Saved entries -
+ + + + +

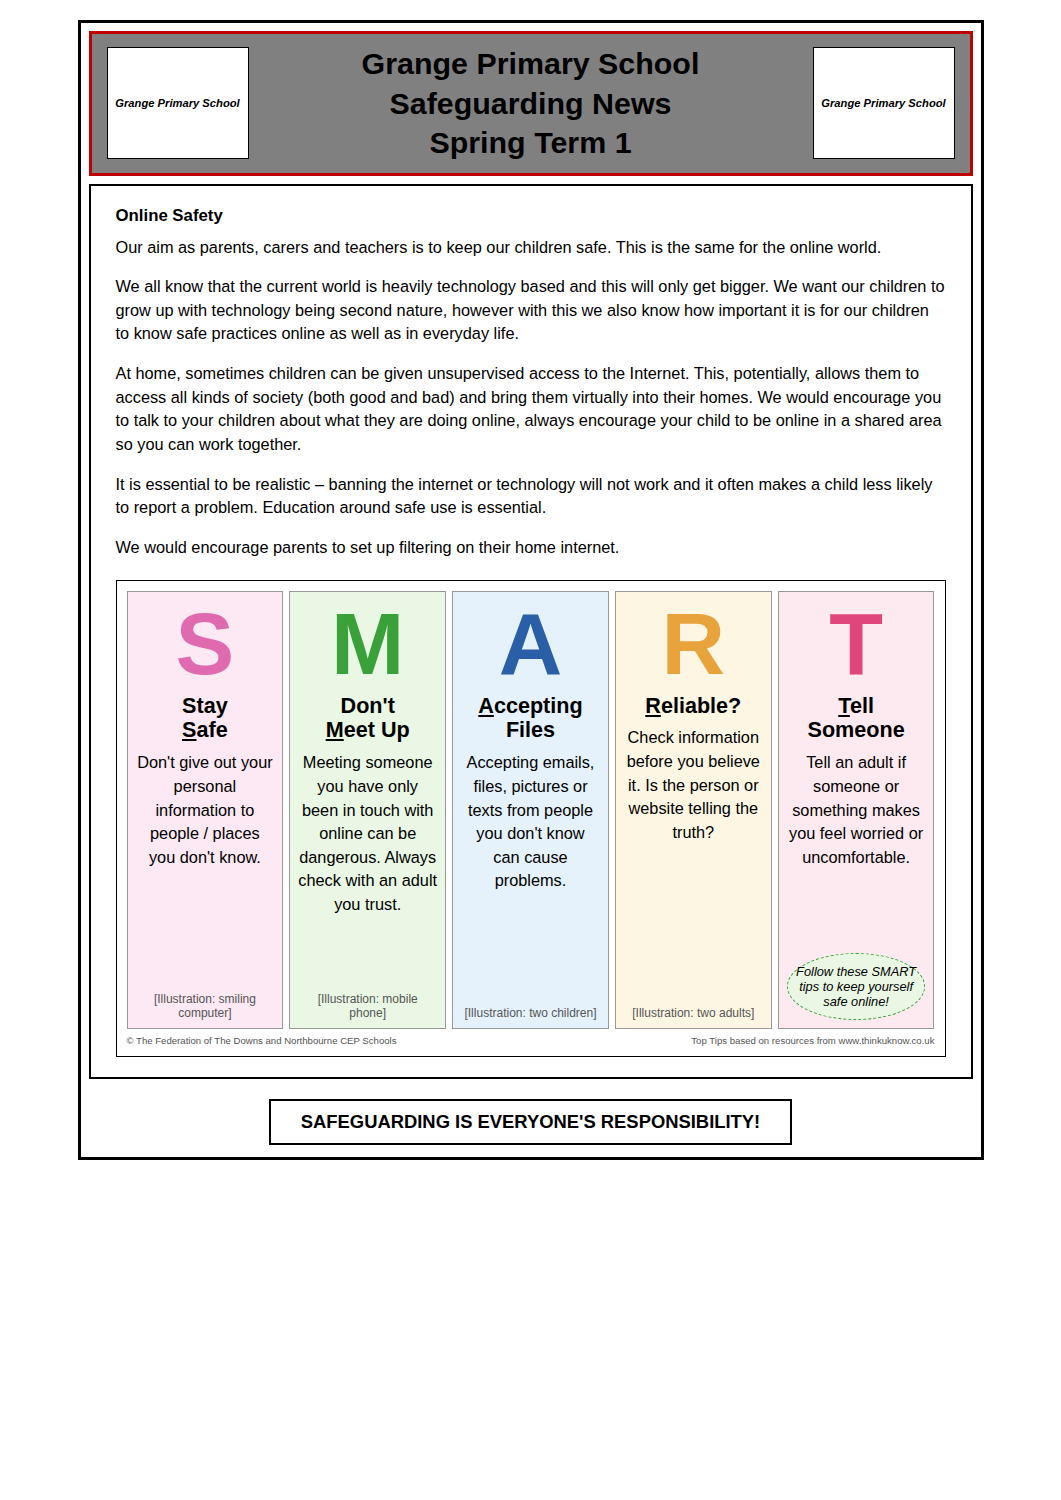Grange Primary School
Grange Primary School
Safeguarding News
Spring Term 1
Grange Primary School
Online Safety
Our aim as parents, carers and teachers is to keep our children safe. This is the same for the online world.
We all know that the current world is heavily technology based and this will only get bigger. We want our children to grow up with technology being second nature, however with this we also know how important it is for our children to know safe practices online as well as in everyday life.
At home, sometimes children can be given unsupervised access to the Internet. This, potentially, allows them to access all kinds of society (both good and bad) and bring them virtually into their homes. We would encourage you to talk to your children about what they are doing online, always encourage your child to be online in a shared area so you can work together.
It is essential to be realistic – banning the internet or technology will not work and it often makes a child less likely to report a problem. Education around safe use is essential.
We would encourage parents to set up filtering on their home internet.
S
Stay
Safe
Don't give out your personal information to people / places you don't know.
[Illustration: smiling computer]
M
Don't
Meet Up
Meeting someone you have only been in touch with online can be dangerous. Always check with an adult you trust.
[Illustration: mobile phone]
A
Accepting
Files
Accepting emails, files, pictures or texts from people you don't know can cause problems.
[Illustration: two children]
R
Reliable?
Check information before you believe it. Is the person or website telling the truth?
[Illustration: two adults]
T
Tell
Someone
Tell an adult if someone or something makes you feel worried or uncomfortable.
Follow these SMART tips to keep yourself safe online!
© The Federation of The Downs and Northbourne CEP Schools Top Tips based on resources from www.thinkuknow.co.uk
SAFEGUARDING IS EVERYONE'S RESPONSIBILITY!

+ + + + +

ASSIGNED TASK - Word for word, repeat the data above with the pictures left out.

RESPONSE FOR THIS EXERCISE -
Grange Primary School
Grange Primary School
Safeguarding News
Spring Term 1
Grange Primary School
Online Safety
Our aim as parents, carers and teachers is to keep our children safe. This is the same for the online world.
We all know that the current world is heavily technology based and this will only get bigger. We want our children to grow up with technology being second nature, however with this we also know how important it is for our children to know safe practices online as well as in everyday life.
At home, sometimes children can be given unsupervised access to the Internet. This, potentially, allows them to access all kinds of society (both good and bad) and bring them virtually into their homes. We would encourage you to talk to your children about what they are doing online, always encourage your child to be online in a shared area so you can work together.
It is essential to be realistic – banning the internet or technology will not work and it often makes a child less likely to report a problem. Education around safe use is essential.
We would encourage parents to set up filtering on their home internet.
S
Stay
Safe
Don't give out your personal information to people / places you don't know.
[Illustration: smiling computer]
M
Don't
Meet Up
Meeting someone you have only been in touch with online can be dangerous. Always check with an adult you trust.
[Illustration: mobile phone]
A
Accepting
Files
Accepting emails, files, pictures or texts from people you don't know can cause problems.
[Illustration: two children]
R
Reliable?
Check information before you believe it. Is the person or website telling the truth?
[Illustration: two adults]
T
Tell
Someone
Tell an adult if someone or something makes you feel worried or uncomfortable.
Follow these SMART tips to keep yourself safe online!
© The Federation of The Downs and Northbourne CEP Schools Top Tips based on resources from www.thinkuknow.co.uk
SAFEGUARDING IS EVERYONE'S RESPONSIBILITY!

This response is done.